▶ _Work item_: Rewrite the profile of Susan Howley starting at "Ms Susan Howley" and ending at "of SCI therapies.", replacing "Executive Director" with "President".

▶ _Passage for review_:
# # #
Ms Susan Howley
Susan Howley entered the spinal cord field in 1982 as Director of Administration for the Stifel Paralysis Research Foundation (SPRF), a family foundation in Short Hills, New Jersey with a mission of developing therapies for spinal cord injury (SCI). Several years later, SPRF merged with the American Paralysis Association (APA) where she served as Executive Director from 1985 to 1992 and then became Director of Research. Her responsibilities for APA’s research included the administration and oversight of the Individual Research Grants program and the 1995 launch of the International Research Consortium on Spinal Cord Injury, a network of multi-disciplinary neuroscientists tasked with collaborative thinking and research to advance development of SCI therapies.
# # #
▶ _Input data_:
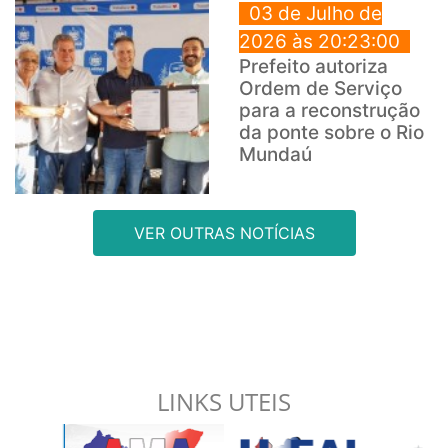
03 de Julho de
2026 às 20:23:00
Prefeito autoriza
Ordem de Serviço
para a reconstrução
da ponte sobre o Rio
Mundaú
VER OUTRAS NOTÍCIAS
LINKS UTEIS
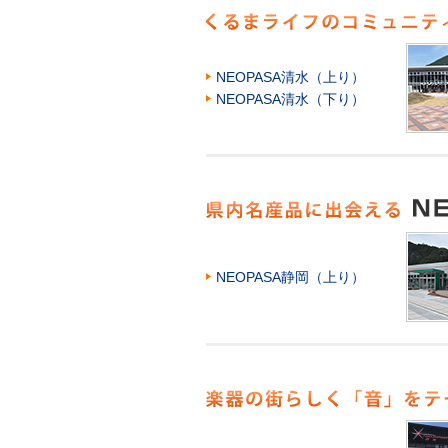
NEOPASA清水（上り）
NEOPASA清水（下り）
NEOPASA静岡（上り）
# # #
▶ _Written answer_:
Ms Susan Howley
Susan Howley entered the spinal cord field in 1982 as Director of Administration for the Stifel Paralysis Research Foundation (SPRF), a family foundation in Short Hills, New Jersey with a mission of developing therapies for spinal cord injury (SCI). Several years later, SPRF merged with the American Paralysis Association (APA) where she served as President from 1985 to 1992 and then became Director of Research. Her responsibilities for APA’s research included the administration and oversight of the Individual Research Grants program and the 1995 launch of the International Research Consortium on Spinal Cord Injury, a network of multi-disciplinary neuroscientists tasked with collaborative thinking and research to advance development of SCI therapies.